Die zu Anfang des letzten Jahrhunderts begonnene Ausgabe Sämtlicher Schriften und Briefe von Gottfried Wilhelm Leibniz (Akademie-Ausgabe) vermittelt bereits durch ihre Gliederung in acht Reihen im äußeren Erscheinungsbild einen Eindruck von der Vielfältigkeit des in ihr edierten und der Forschung zur Verfügung gestellten Materials. Von den acht Reihen ist allerdings eine noch nicht richtig begonnen worden, die gleich zwei Aspekten des universalen Geistes gewidmet ist, die Reihe V mit Leibniz’ Historischen und sprachwissenschaftlichen Schriften. Nun soll diese letzte Lücke geschlossen werden.
Im Mittelpunkt der Reihe V wird Leibniz’ Opus historicum stehen. Mit einer Geschichte des Welfenhauses beauftragt, hatte Leibniz begonnen, ein großangelegtes Werk zu erarbeiten, das mit der Erdgeschichte einsetzen und über die schriftlose Frühzeit der Menschheit zum Mittelalter bis in seine Gegenwart reichen sollte. Dieses Opus historicum ist unvollendet geblieben. Lediglich einzelne seiner Teile und begleitende Arbeiten sind zu Lebzeiten und vor allem postum erschienen. Die sehr umfangreichen, in drei Jahrzehnten entstandenen Vorarbeiten sind dagegen fast ausnahmslos noch ungedruckt. Dabei handelt es sich um Marginalien, Exzerpte (auch seiner Mitarbeiter), Entwürfe und Notizen unterschiedlichster Art, darunter allein ungefähr 4.000 Zettel. Dieses Arbeitsmaterial eröffnet einmalige Einblicke in die Praxis frühneuzeitlicher Gelehrsamkeit.

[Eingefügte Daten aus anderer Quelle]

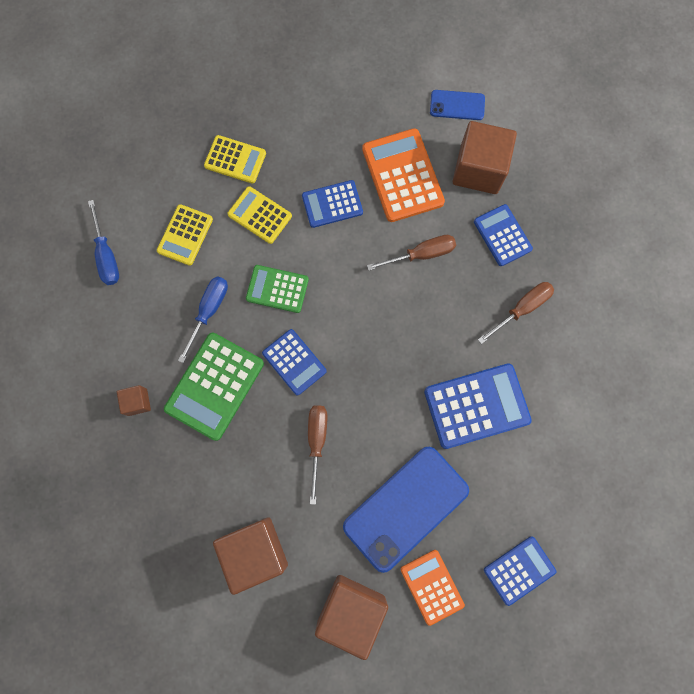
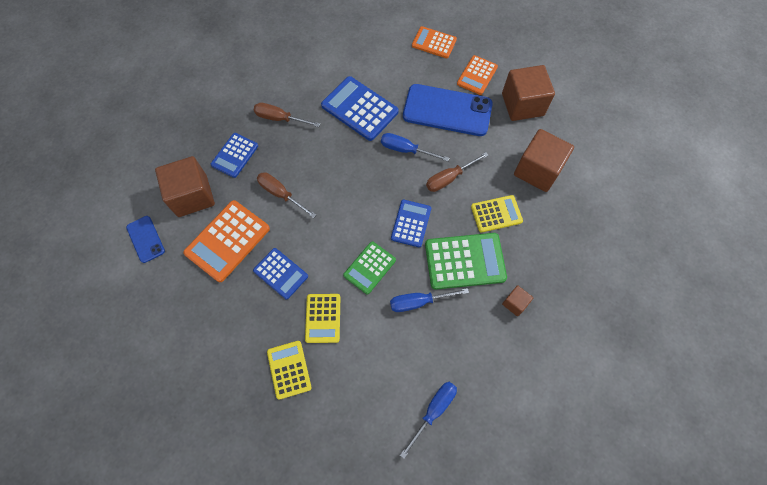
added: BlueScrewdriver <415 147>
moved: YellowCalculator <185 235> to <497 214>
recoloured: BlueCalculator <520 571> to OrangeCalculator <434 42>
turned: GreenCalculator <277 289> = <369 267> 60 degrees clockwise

Die Bearbeitung der neuen Reihe ist in den wichtigsten Punkten durch die Prinzipien der Akademie-Ausgabe vorgegeben. Dennoch ist sie mit neuen Herausforderungen konfrontiert: Wie kann neben der klassischen Druckausgabe dieses Arbeitsmaterial in einer Hybrid-Edition parallel digital so zur Verfügung gestellt werden, dass auch seine Materialität sowie Aufschreibepraktiken sichtbar werden? Wie kann man es so anordnen, dass die Konzeption des Opus historicum jedenfalls in Umrissen erkennbar wird? Wie ist mit den Anteilen von Leibniz’ Mitarbeitern umzugehen? Wie kann eine digitale Edition des Arbeitsmaterials aussehen, die den NutzerInnen ein eigenständiges Arrangement etwa der Zettel erlaubt und damit themenspezifische systematische Zugriffe? Wie vermeidet man, dass jene Texte, die nicht in unmittelbarem Zusammenhang mit dem Opus historicum stehen, in Gefahr geraten, übersehen oder marginalisiert zu werden?
Diese und ähnliche Fragen sollen auf dem Workshop vorgestellt, diskutiert und – unter Berücksichtigung der neueren digitalen Anforderungen und Möglichkeiten – sollen Vorschläge zu ihrer Lösung entwickelt werden.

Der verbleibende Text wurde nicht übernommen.